I cannot breathe through my nose right now, and my eyes are running like fountains. Pressure headache. My soft palette itches. Reuben says it's probably ragweed.
Our neighbor, Mr. Raymond, is mowing the hayfield around our house this morning. Maybe getting the hay out of the field will help some with the allergies.
I was hanging a load of laundry on the line just a few minutes ago, enjoying the beautiful sunshine and cool air, admiring Mr. Raymond's handiwork as he passed in his big blue tractor. KA-CHUNK!! I grimaced. That was not a good sound to come from a tractor!
I watched as Mr. Raymond climbed down from the cab of his tractor and walked around to see what had caused the problem with his mowing. I remember that, way back when I was a young girl, my Dad seemed to have never-ending glitches with farm equipment. A job that should take one morning to complete would take two days, because something would break, a part had to be ordered, repairs made.

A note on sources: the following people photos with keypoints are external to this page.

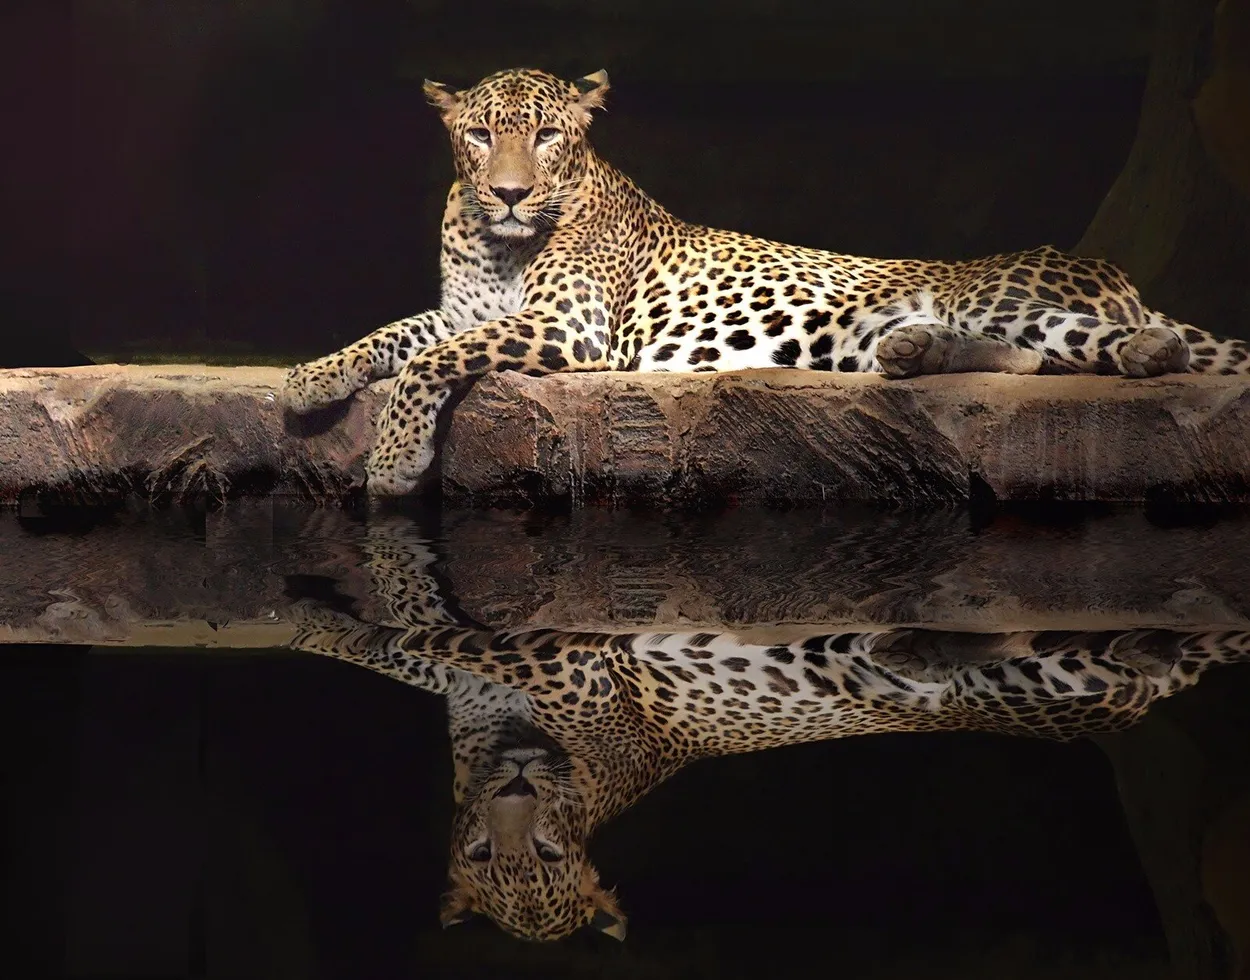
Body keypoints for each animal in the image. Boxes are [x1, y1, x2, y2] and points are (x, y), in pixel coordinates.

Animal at [280, 66, 1250, 495]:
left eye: (548, 135)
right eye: (480, 135)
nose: (511, 192)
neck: (496, 243)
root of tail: (1117, 271)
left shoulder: (568, 330)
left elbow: (426, 364)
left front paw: (396, 459)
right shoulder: (461, 310)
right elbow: (392, 336)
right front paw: (308, 380)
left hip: (1001, 295)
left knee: (1078, 348)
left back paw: (1148, 349)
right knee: (1015, 359)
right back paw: (912, 351)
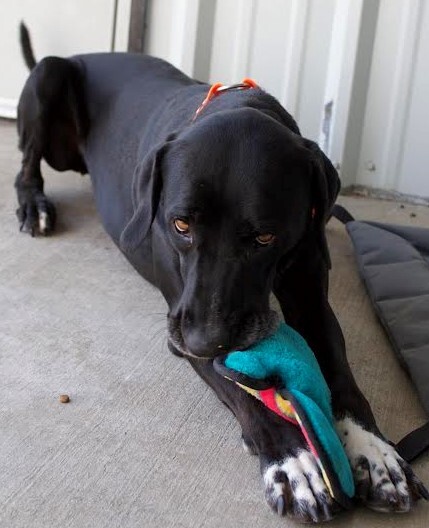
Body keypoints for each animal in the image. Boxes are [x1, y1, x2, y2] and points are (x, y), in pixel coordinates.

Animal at [15, 22, 426, 520]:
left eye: (265, 237)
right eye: (180, 225)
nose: (202, 341)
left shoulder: (311, 295)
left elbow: (339, 368)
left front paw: (372, 451)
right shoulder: (182, 315)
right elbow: (241, 389)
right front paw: (294, 460)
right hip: (49, 74)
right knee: (25, 166)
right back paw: (34, 204)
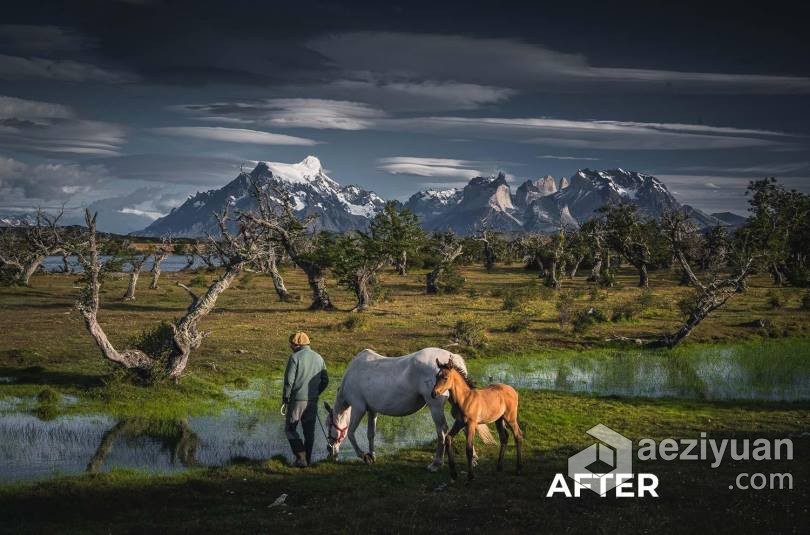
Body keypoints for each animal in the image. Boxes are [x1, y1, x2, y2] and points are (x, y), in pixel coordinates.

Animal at [324, 348, 492, 468]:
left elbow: (351, 433)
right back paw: (473, 458)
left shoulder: (359, 408)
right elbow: (371, 434)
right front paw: (372, 455)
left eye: (328, 425)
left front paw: (364, 456)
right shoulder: (373, 411)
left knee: (442, 431)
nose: (330, 452)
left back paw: (436, 463)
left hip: (435, 407)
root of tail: (452, 356)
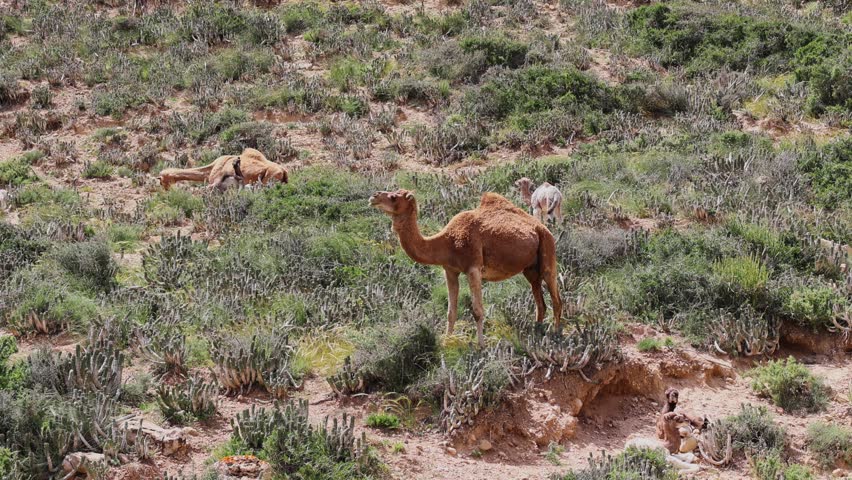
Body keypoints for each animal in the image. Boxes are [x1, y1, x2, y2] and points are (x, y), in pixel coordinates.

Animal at [370, 189, 562, 347]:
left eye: (394, 197)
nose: (373, 197)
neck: (447, 241)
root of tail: (542, 228)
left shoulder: (473, 268)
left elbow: (477, 311)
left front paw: (481, 346)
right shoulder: (450, 270)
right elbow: (451, 312)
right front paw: (446, 342)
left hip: (548, 250)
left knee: (556, 297)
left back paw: (555, 333)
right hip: (530, 269)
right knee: (540, 301)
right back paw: (537, 332)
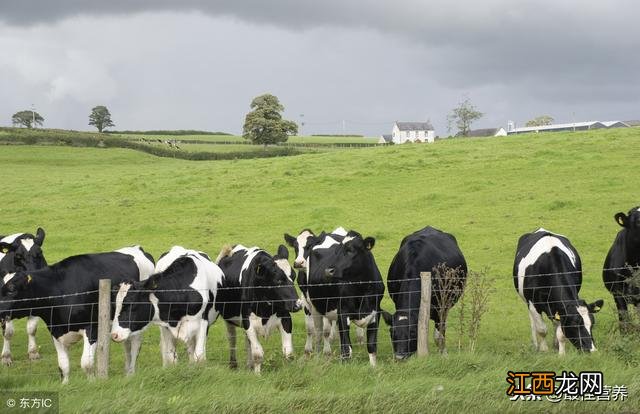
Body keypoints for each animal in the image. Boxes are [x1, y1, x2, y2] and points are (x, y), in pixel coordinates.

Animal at [215, 244, 302, 374]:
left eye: (293, 276)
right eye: (278, 280)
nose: (298, 305)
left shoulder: (285, 318)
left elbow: (288, 352)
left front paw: (289, 371)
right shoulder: (248, 321)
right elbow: (257, 353)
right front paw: (257, 375)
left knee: (247, 342)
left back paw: (249, 365)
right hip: (228, 318)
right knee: (232, 339)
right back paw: (233, 364)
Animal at [306, 230, 384, 366]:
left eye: (351, 250)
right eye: (337, 251)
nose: (328, 270)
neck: (362, 290)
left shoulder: (376, 311)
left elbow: (372, 345)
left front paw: (374, 367)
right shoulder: (343, 312)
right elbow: (347, 348)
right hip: (314, 306)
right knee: (319, 334)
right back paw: (318, 355)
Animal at [380, 226, 464, 360]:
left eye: (413, 332)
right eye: (392, 332)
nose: (400, 357)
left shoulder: (441, 308)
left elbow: (439, 336)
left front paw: (443, 354)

I watched Mr. Raymond working on his mower on the other side of the field. Maybe it would be something easily fixed. I headed back inside with my empty laundry basket and my apron of clothespins.
Yesterday, our community gathered to honor a dear, sweet cousin who died last week of cancer.

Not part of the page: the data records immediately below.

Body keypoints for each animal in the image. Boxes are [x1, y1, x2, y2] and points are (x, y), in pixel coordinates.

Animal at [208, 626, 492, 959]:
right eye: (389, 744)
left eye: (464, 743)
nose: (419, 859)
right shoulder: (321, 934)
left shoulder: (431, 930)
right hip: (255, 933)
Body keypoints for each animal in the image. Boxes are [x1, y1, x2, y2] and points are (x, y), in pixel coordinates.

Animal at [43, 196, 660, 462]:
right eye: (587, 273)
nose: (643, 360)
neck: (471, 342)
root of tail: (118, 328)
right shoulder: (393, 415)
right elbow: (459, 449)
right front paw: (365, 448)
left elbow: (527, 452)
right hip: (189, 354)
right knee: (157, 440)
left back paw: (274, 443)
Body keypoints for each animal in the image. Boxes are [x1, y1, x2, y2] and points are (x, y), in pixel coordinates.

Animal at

This morning at breakfast, Steve noticed that his shirt cuff was frayed. "Look at that," he sighed. "Seems like all my shirts are wearing out. Do you think it's a bad omen?"
Sickness, death, allergies, machinery malfunctions, frayed shirts...
No, it's not a bad omen. It's a reminder that we live in a fallen world. That things are not as they should be. It's a reminder that, Yes, Adam and Eve DID disobey God, and, Yes, there WERE consequences. We feel the consequences every day. We, their children, are sinners, and we live in a world cursed with the consequences of sin. Smaller consequences - like allergies and frayed shirt sleeves. Bigger consequences - like sickness and death.
Sound heavy? These frustrations and annoyances and griefs and heartbreaks would indeed be too heavy to heavy to bear, if it weren't for the fact that they also remind us that, NO, life should not be like this.
It's like we have wired into our brains the consciousness that things were not always this way, that they should not be this way now. We long earnestly for things to be different, better. There was a perfect world once, and a perfect life - we're sure of it - and we want desperately to be in that perfect world again.
Thankfully, if we are Christ's, we have the assurance that we are journeying back to that perfect world. Yes, we broke our home terribly, and it is very, very messed up. But Christ, the Creator, is also Christ, the Redeemer - and He's redeeming and making new, not just us, but also our home.
So, in an odd kind of way, this sinus congestion reminds me - I'm on a journey. The broken tractor tells me - I am a pilgrim, on a sometimes rocky road. The frayed shirt sleeve testifies - this world will wear out and one day be "rolled up like a scroll." The death of a friend proclaims - we are just passing through. And even these sorrows and frustrations encourage me, because they increase my longing to be in a better place. They make my heart tender with thoughts toward Home.
Mr. Raymond has the mower fixed now, and he's back at work, slicing swaths of thick, silver grass in ribbons around the field. The hum of the tractor, the whir of the mower blade, the sun shining on the freshly mowed hay - what a beautiful morning!